→ **PASSAGE TO READ**
It's 2019, and you wouldn't know it from the amount of politics that has already been in the news that this is not an election year. In all fariness, some lower level municipal, county, and maybe even state elections happen on the odd-numbered years specifically so that they aren't drowned out by the national stage theatrics. But even if it's not for an office that will be elected this year, campaigns for those offices are already happening, and not just in the Democratic Party candidates' races. I know, because I work for the post office and have been delivering a bit of political mail already.
What does this have to do with the Rock And Roll Hall Of Fame? Superficially, not much, but as it is now early August, we are getting to that point where very soon, the names in our little community will be posting their official, engraven predictions for who will be on the ballot, in preparation for the Nominating Committee's meeting in New York City, and eventual press release of the ballot. As notorious as I am at being one of the later predictions and commentaries to be up with each passing year, wouldn't it be a fun twist if I got the early jump and beat almost everybody to the punch? Well, you'd be jumping the gun in assuming that. That's not what this post is about. Neener neener.
Nor is this going to be about transparency, which the Hall has a notorious lack of, but this post is going to be about the ballots. When it comes to elections in America, many voters who don't just vote straight-ticket often only vote for the big enchilada races, primarily presidential, maybe gubernatorial, and maybe enough people care enough about the national congressional races. But they'll ignore positions such as county drain commissioners, or university boards of trustees, and the like. Even more than that, if someone votes for all the races, there's another side to it they might ignore, particularly if they vote straight-ticket. A political ballot is usually comprised of more than just names of people for a position; there are also propositions.
Obvious, right? I'm pretty sure every election cycle, there's a "Proposition 2." It wouldn't be a political season without ads telling us to vote "No on Prop 2." But because the Rock And Roll Hall Of Fame is nowhere near as democratic as our national and state infrastructures, there's never been a call for there to be propositions on the annual ballots. Well, I'm going to suggest that it happen. Like everything else in life, there's potential for abuse, but my idea regarding propositions for this ballot are to correct the instances of "abuse of power" that have already occurred with the inductions of the Hall.

→ **DIRECTIVE 1**
Answer from the Hall of Fame post:
(a) Where does the writer work?
(b) In which city does the Nominating Committee hold its meeting?
(c) What does the writer suggest adding to the Hall's annual ballots?
→ **DIRECTIVE 2**
Update the section of the Hall of Fame post that opens with "It's 2019, and" and closes with "political mail already.", changing "post office" to "postal service".
Answer using only the Hall of Fame post.

→ **PROVIDED DATA**
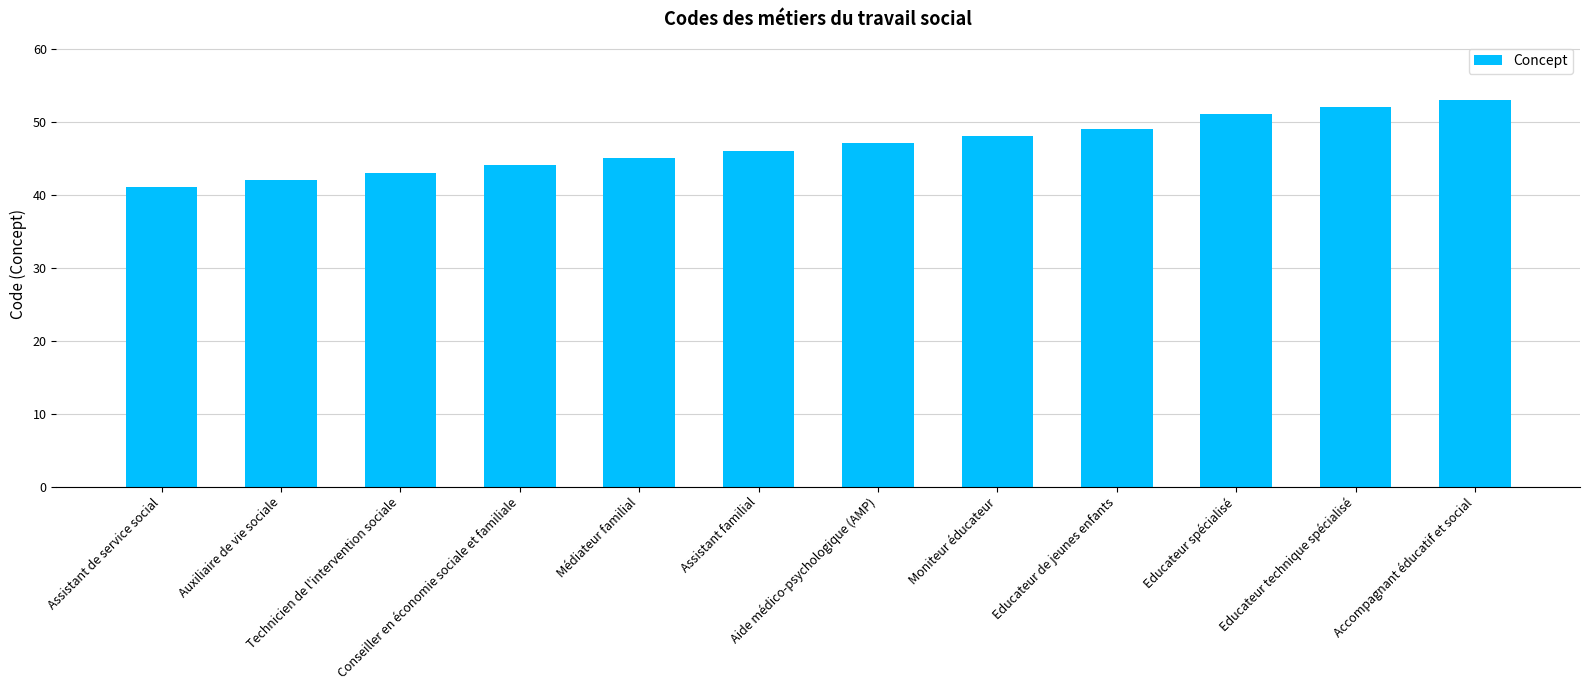

What is the change in value from Conseiller en économie sociale et familiale to Educateur de jeunes enfants?

+5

→ **TASK ANSWER 1**
(a) The post office.
(b) New York City.
(c) Propositions.

→ **TASK ANSWER 2**
It's 2019, and you wouldn't know it from the amount of politics that has already been in the news that this is not an election year. In all fariness, some lower level municipal, county, and maybe even state elections happen on the odd-numbered years specifically so that they aren't drowned out by the national stage theatrics. But even if it's not for an office that will be elected this year, campaigns for those offices are already happening, and not just in the Democratic Party candidates' races. I know, because I work for the postal service and have been delivering a bit of political mail already.